Cyclic GMP‐AMP synthase (cGAS) and stimulator of interferon genes (STING) play critical roles in the innate immunity against infectious diseases and are required to link pathogen DNA sensing to immune responses. However, the mechanisms by which cGAS‐STING‐induced cytokines suppress the adaptive immune response against malaria infections remain poorly understood. Here, cGAS‐STING signaling is identified to play a detrimental role in regulating anti‐malaria immunity. cGAS or STING deficiency in mice markedly prolongs mouse survival during lethal malaria Plasmodium yoelii nigeriensis N67C infections by reducing late interleukin (IL)‐6 production.
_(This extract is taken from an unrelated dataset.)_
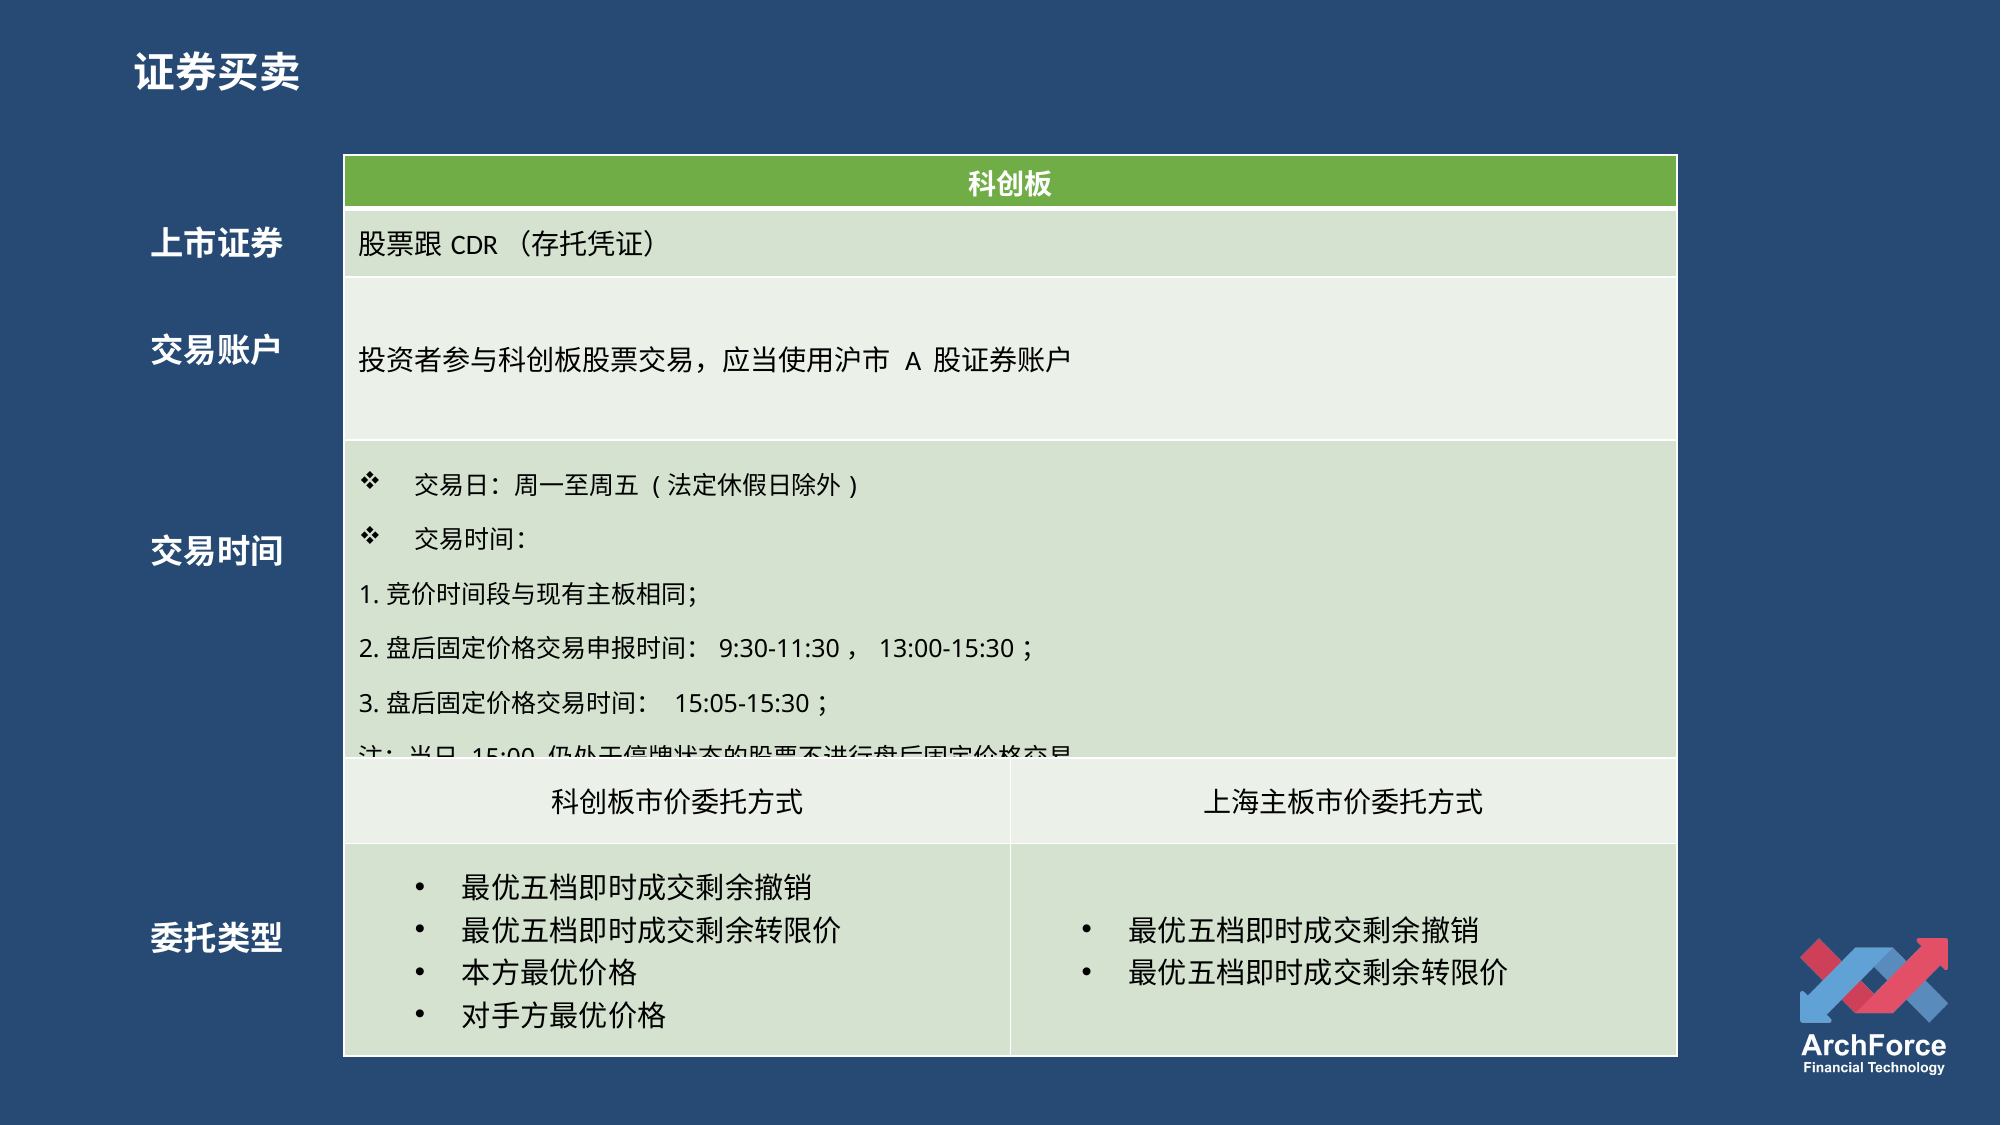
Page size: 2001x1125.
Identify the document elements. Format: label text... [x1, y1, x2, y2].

Mechanistically, cGAS/STING recruits myeloid differentiation factor 88 (MyD88) and specifically induces the p38‐dependent signaling pathway for late IL‐6 production, which, in turn, expands CD11b+Ly6Chi proinflammatory monocytes to inhibit immunity. Moreover, the blockage or ablation of the cGAS‐STING‐MyD88‐p38‐IL‐6 signaling axis or the depletion of CD11b+Ly6Chi proinflammatory monocytes provides mice a significant survival benefit during N67C and other lethal malaria‐strain infections. Taken together, these findings identify a previously unrecognized detrimental role of cGAS‐STING‐MyD88‐p38 axis in infectious diseases through triggering the late IL‐6 production and proinflammatory monocyte expansion and provide insight into how targeting the DNA sensing pathway, dysregulated cytokines, and proinflammatory monocytes enhances immunity against infection.